> [What you need to do]
**A)** Name every talk title in the talk listing.
**B)** Proceed with the talk listing, picking up after its final line.

> [Text section]

★ ★ ★ ★ ★ ★ ★

Localization in the directions of Schrödinger equations
三上 渓太 (数理創造プログラム 研究員)
For a particular class of Schrödinger equations, the solutions to the equation localize in the directions as time goes infinity. In this small talk, we review some known results on this subject.
An invitation to algebraic quantum field theory
及川 瑞稀 (数理創造プログラム 大学院生リサーチ・アソシエイト / 数理創造プログラム 研修生 / 東京大学 大学院数理科学研究科 博士課程)
I am a new member of RIKEN iTHEMS and working on mathematics of conformal field theory. In this talk, noninteger dimensions in tensor categories and their relationship to algebraic quantum field theory will be introduced.
A glimpse of enumerative geometry
ヤーロン・ツァオ (数理創造プログラム 研究員)
Toward quantum computation of quantum field theory
伊藤 悦子 (数理創造プログラム 特別研究員 / 理化学研究所 仁科加速器科学研究センター (RNC) ストレンジネス核物理研究室 協力研究員)
Message-passing algorithms for graphical models
許 インイン (数理創造プログラム 基礎科学特別研究員)
Inference problems like marginalization and maximization are NP-hard to solve exactly and approximately in a graphical model. The complexity can be reduced dramatically when the underlying factor graph has some special structure. One extreme case is that of tree factor graphs, in which marginals can be computed in a number of operations which grows linearly with number of notes. This can be done by a ‘dynamic programming’ procedure often called as message passing or belief propagation algorithms. The update rules have been discovered independently in several different contexts: statistical physics (‘Bethe-Peierls approximation’), coding theory (the ‘sum-product’ algorithm), and artificial intelligence (‘belief propagation’, BP). The time evolution of the message’s distributions is known under the name of ‘density evolution’, and the fixed-point analysis of them is done by the replica-symmetric cavity method.
Conformal Bootstrap in AdS/CFT
楠亀 裕哉 (数理創造プログラム 基礎科学特別研究員 / Burke Fellow, Burke Institute, California Institute of Technology, USA)

★ ★ ★ ★ ★ ★ ★

> [Data]

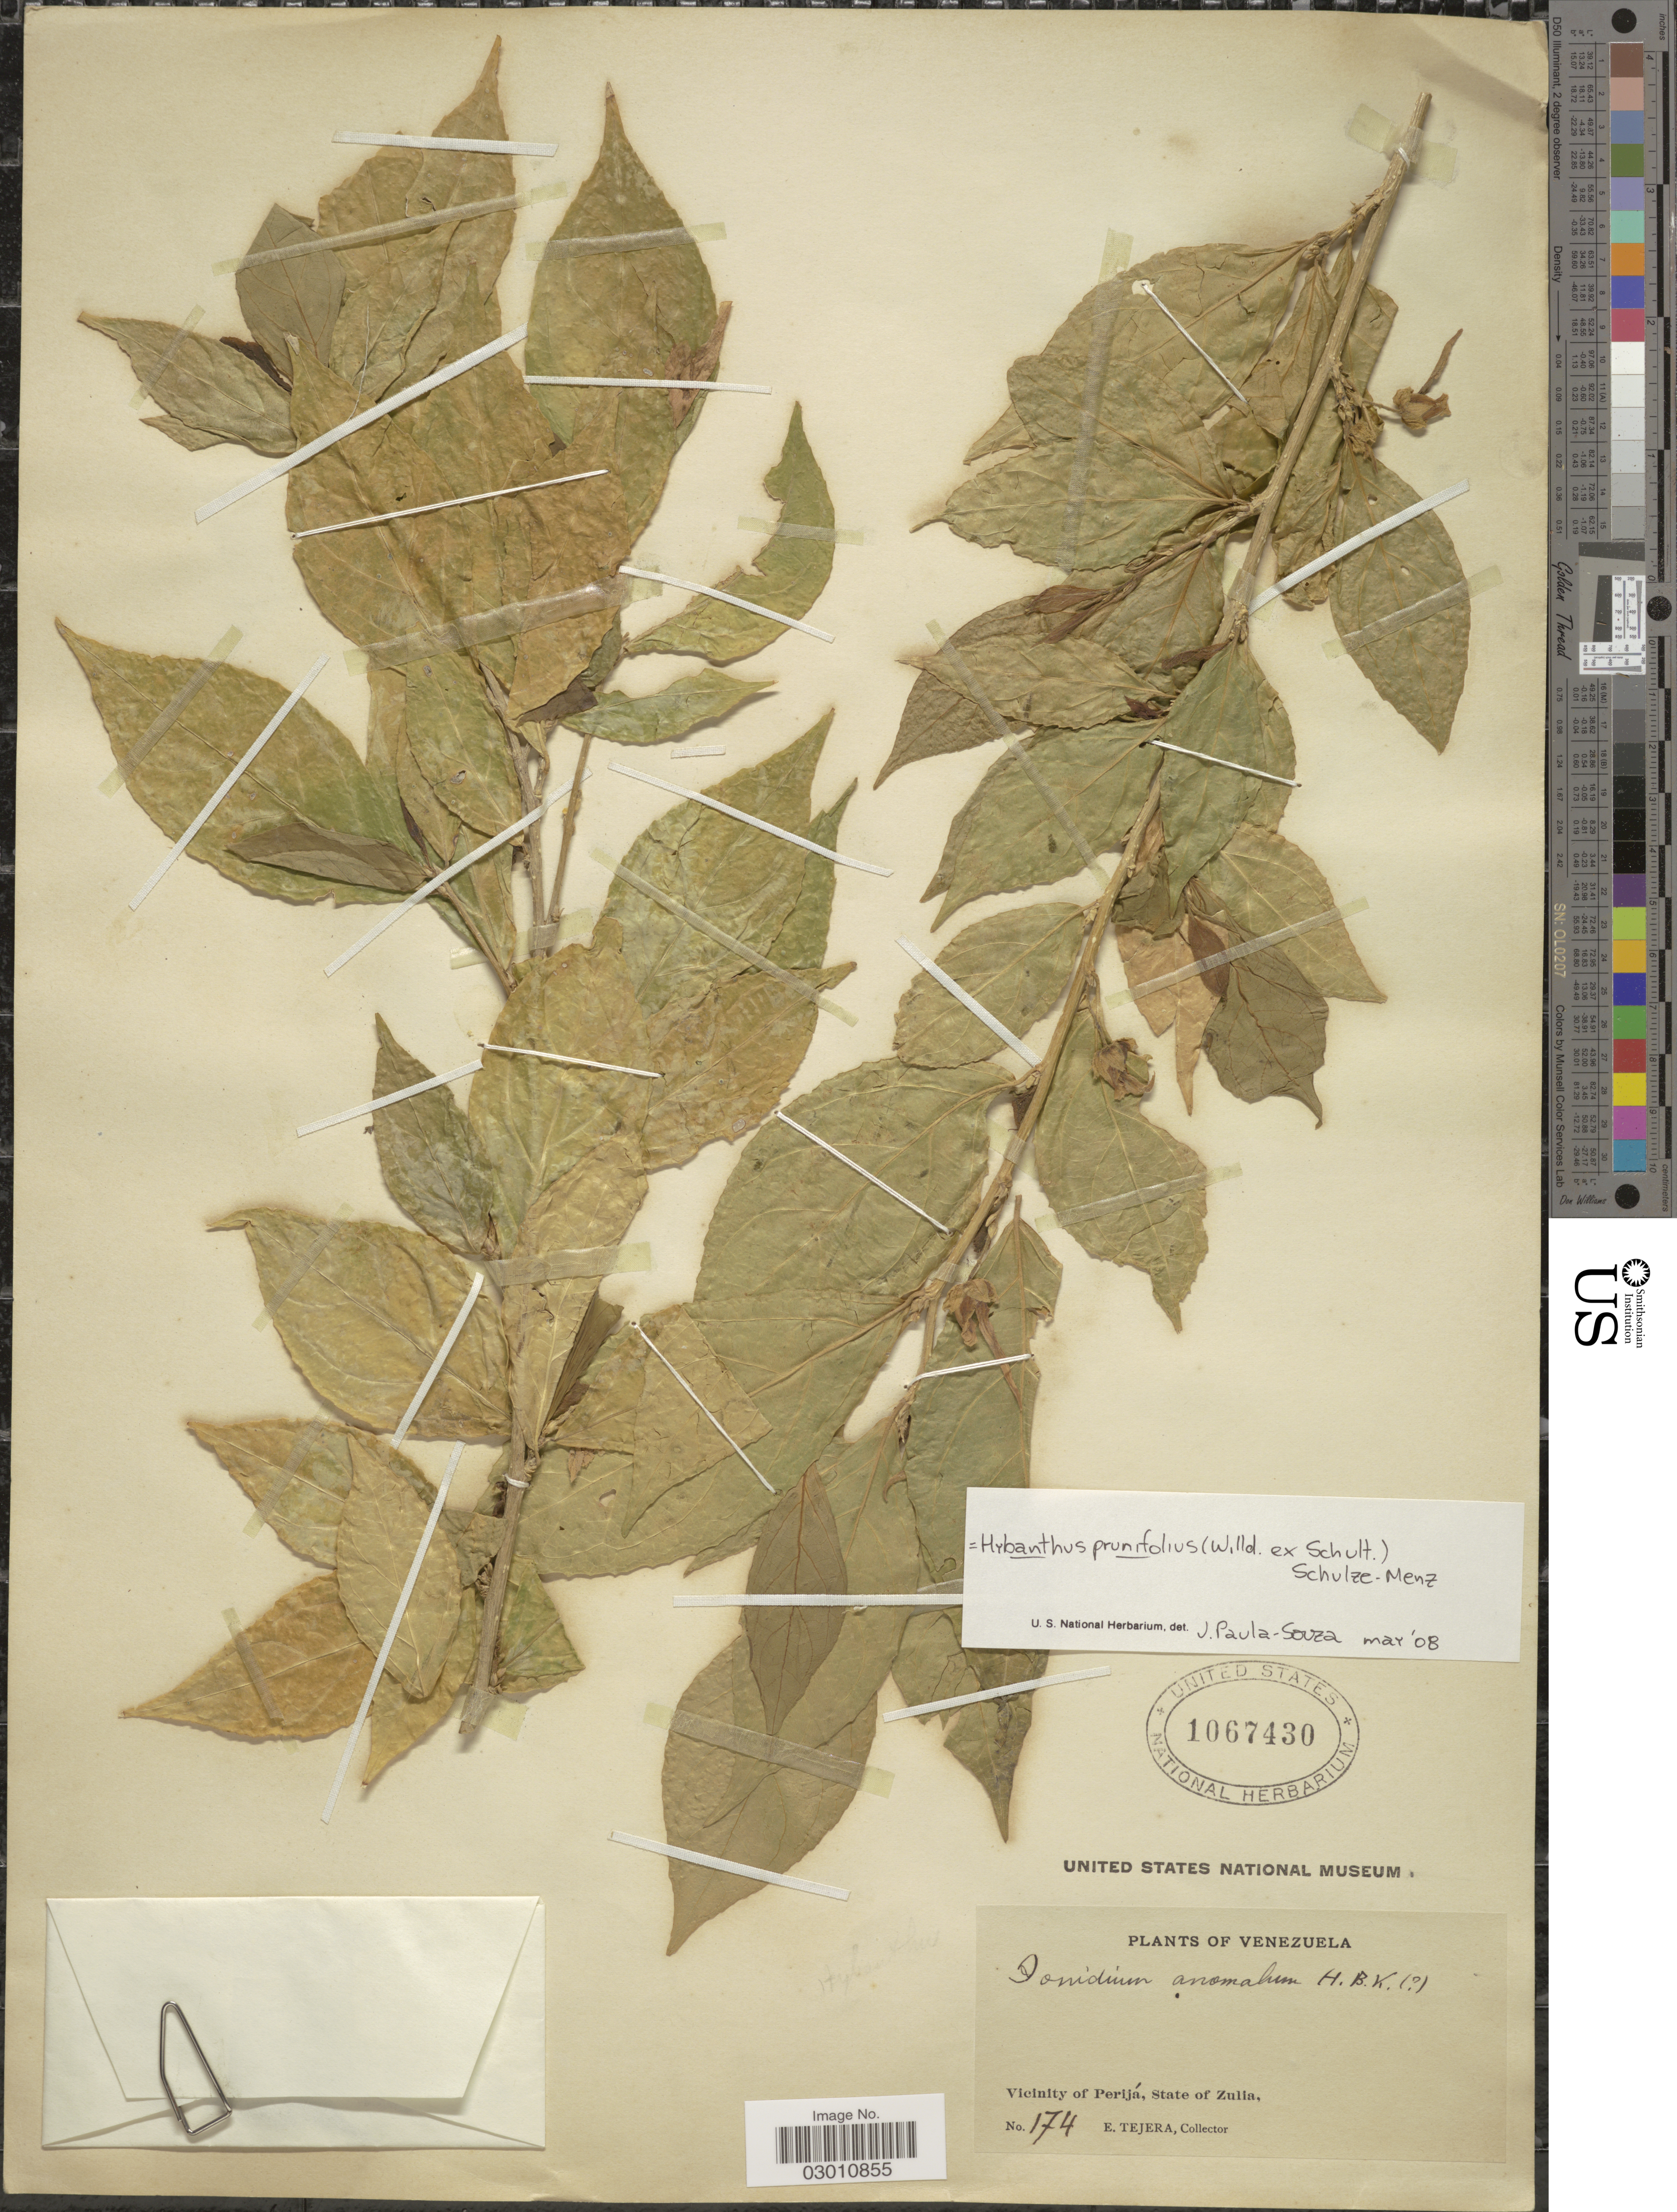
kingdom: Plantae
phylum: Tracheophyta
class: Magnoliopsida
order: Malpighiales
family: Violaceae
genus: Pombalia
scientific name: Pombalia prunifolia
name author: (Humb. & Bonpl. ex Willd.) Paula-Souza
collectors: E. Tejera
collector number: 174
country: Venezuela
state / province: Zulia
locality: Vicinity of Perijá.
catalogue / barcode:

★ ★ ★ ★ ★ ★ ★

> [Per-task answers]
**A)**
Localization in the directions of Schrödinger equations
An invitation to algebraic quantum field theory
A glimpse of enumerative geometry
Toward quantum computation of quantum field theory
Message-passing algorithms for graphical models
Conformal Bootstrap in AdS/CFT

**B)**
A consistency condition for a given theory is a very vague concept, but in conformal field theories it can be formulated explicitly, known as the "conformal bootstrap equation". The main applications of the conformal bootstrap in recent years can be roughly classified into two categories: "deriving universality (of energy spectrum, etc.)" and "excluding impossible theories". Here I will introduce an application of the conformal bootstrap in the context of understanding quantum gravity.
Ringing Black Holes
大下 翔誉 (数理創造プログラム 基礎科学特別研究員)
I will provide a brief review of the quasinormal modes of black holes. The study of black hole perturbations is important to model the waveform of ringdown gravitational waves emitted from binary black hole mergers or coalescences of compact objects leading to the formation of black holes. In the latter part of my talk, I will discuss the "ease of excitation" of quasinormal modes. This is indeed important to test the no-hair theorem of balck holes.
Von Neumann algebras and their projections
森 迪也 (数理創造プログラム 基礎科学特別研究員)
The theory of von Neumann algebras began in a work by von Neumann in 1929. A von Neumann algebra is widely regarded as a noncommutative measure space. I am particular interested in the structure of projections of a von Neumann algebra, which play the role of measurable sets in measure theory. In this talk I will invite the audience to the mysterious world of the geometry of noncommutative measurable sets.
Exact WKB and its applications to physics
田屋 英俊 (数理創造プログラム 基礎科学特別研究員)
I explain the exact WKB method, which is a method to solve ordinary differential equations and has been developed (mainly) in mathematics since 1980's. I also discuss its applications to physics, including nonperturbative particle production by strong fields, and mention open problems in this field.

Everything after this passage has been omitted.